Why has bread become unpalatable? Why are chickens reared less than comfortably? Because of the pressure on price. Tesco’s prices have fallen by almost 30% in real terms since 1997, the company claims, saving the typical household £4,954 on its shopping bills. Which for many must be a blessing.

Some say prices are now being depressed too much and one way that we are causing this to happen is through using websites such as mysupermarket.co.uk to compare prices at four different online supermarkets. As you shop, the site checks your trolley to see whether there are similar but cheaper products available and even enables you to switch trolleys to a different supermarket if the price is lower for the same products.

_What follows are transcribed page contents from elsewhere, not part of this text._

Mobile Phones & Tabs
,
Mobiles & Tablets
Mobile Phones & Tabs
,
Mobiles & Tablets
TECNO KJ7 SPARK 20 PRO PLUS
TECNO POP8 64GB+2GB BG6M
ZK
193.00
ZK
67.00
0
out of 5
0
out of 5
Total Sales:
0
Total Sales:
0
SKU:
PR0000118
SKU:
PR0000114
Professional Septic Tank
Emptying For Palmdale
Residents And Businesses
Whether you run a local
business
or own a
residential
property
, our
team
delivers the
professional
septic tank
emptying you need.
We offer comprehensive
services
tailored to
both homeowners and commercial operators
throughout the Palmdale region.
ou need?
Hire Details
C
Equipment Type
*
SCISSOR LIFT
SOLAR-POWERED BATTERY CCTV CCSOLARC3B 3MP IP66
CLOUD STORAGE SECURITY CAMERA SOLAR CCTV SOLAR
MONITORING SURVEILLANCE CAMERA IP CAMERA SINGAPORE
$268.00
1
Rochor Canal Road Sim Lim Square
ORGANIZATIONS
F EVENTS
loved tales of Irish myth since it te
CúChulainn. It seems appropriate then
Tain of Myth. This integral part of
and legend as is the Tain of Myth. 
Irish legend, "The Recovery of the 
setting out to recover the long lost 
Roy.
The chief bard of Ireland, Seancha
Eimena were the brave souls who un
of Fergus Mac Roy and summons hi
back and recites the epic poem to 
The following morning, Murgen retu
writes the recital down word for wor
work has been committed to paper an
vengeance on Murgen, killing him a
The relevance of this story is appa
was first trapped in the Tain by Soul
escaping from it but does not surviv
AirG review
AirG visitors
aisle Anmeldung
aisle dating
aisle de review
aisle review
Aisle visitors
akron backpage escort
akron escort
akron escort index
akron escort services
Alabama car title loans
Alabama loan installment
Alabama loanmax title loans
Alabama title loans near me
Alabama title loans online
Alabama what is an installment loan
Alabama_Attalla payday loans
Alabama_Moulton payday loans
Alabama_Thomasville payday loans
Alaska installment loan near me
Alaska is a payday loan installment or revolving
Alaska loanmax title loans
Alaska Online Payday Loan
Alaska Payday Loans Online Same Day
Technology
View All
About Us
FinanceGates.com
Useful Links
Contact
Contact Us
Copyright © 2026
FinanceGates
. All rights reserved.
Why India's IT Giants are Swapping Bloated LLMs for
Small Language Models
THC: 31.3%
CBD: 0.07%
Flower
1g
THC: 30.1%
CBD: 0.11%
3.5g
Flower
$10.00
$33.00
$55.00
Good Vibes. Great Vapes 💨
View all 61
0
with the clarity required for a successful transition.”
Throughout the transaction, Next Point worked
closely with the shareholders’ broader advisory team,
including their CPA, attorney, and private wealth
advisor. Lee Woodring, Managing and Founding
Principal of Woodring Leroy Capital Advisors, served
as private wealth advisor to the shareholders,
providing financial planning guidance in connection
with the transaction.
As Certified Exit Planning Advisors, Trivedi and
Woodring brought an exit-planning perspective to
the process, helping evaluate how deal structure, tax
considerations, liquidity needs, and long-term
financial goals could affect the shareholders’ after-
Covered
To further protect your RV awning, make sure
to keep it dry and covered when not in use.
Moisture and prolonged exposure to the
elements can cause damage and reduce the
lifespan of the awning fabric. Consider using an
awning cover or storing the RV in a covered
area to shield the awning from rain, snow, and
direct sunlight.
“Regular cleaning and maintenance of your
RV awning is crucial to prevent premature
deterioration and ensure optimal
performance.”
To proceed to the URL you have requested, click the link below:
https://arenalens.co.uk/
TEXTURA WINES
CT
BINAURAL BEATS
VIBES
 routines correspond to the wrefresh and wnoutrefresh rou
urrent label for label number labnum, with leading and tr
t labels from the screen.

Under pressure like that, nobody can blame supermarkets for pushing prices down and squeezing suppliers. But is the relentless pressure on price really helpful, even to consumers? Not entirely, critics say, because after increasing efficiency and economies of scale, the pressure of bargain hunters leads to the exploitation of producers – from sweatshop workers to battery chickens – and finally a decline in the quality of the goods.

Molly Scott Cato is an economist and the author of the brilliantly provocative book Market, Schmarket. She argues that the economic system elevates profit to the exclusion of all else, including quality.

“There was a time when Marks & Spencer just made good knickers and you could always buy them there. They may have been a little more expensive but the extra was worth paying because the knickers were comfortable and lasted. In the underwear department these are important considerations. But I challenge you to find a decent pair of underwear in today’s high street.” Jeremy Paxman, the Newsnight presenter, said much the same recently in a leaked e-mail to Sir Stuart Rose, chief executive at Marks & Spencer. “I’ve noticed that something very troubling has happened,” Paxman wrote. “[M&S] pants no longer provide adequate support. The other thing is socks. Even among those of us who clip our toenails very rigorously they appear to be wearing out much more quickly on the big toe.”

Neoclassical economics, says Scott Cato, would suggest that there is a market opportunity here for somebody who produced decent underwear: “I would certainly pay a premium price. But instead all suppliers of these items are competing on price, outsourcing production and using only the cheapest materials, so that knickers are see-through and fall apart within months.

“This is the way the best profits are made and the best knickers are no longer of any concern.”

Mercifully some persist in producing high-quality products. One such company is Howies. Browsing idly for underpants on its website last week I was astounded to find a pair selling for £35. That’s right: £35 for a single pair. Rather than pay that much, I wondered initially how hard it might be to make my own. But then I telephoned the company to ask how it could justify the high price.

It turned out that merino wool is very expensive stuff and Howies’s supplier produces it without docking the tails of the sheep – a process regarded by many as cruel. “We don’t make a lot of money on the merino,” a spokeswoman confided, adding that, over its life span, a well made product will have consumed fewer valuable resources than an inferior product that needs to be replaced many times.

I don’t mind paying £16 for a chicken, but £35 for woolly pants? Like the shoppers I had watched at Tesco, I weighed up for some time just how caring I could afford to be.

Then I thought of the poor sheep whose tails are savagely snipped off by other underwear manufacturers, considered with gratitude that I have yet to be hit by the worst of any recession – and handed over my credit card details.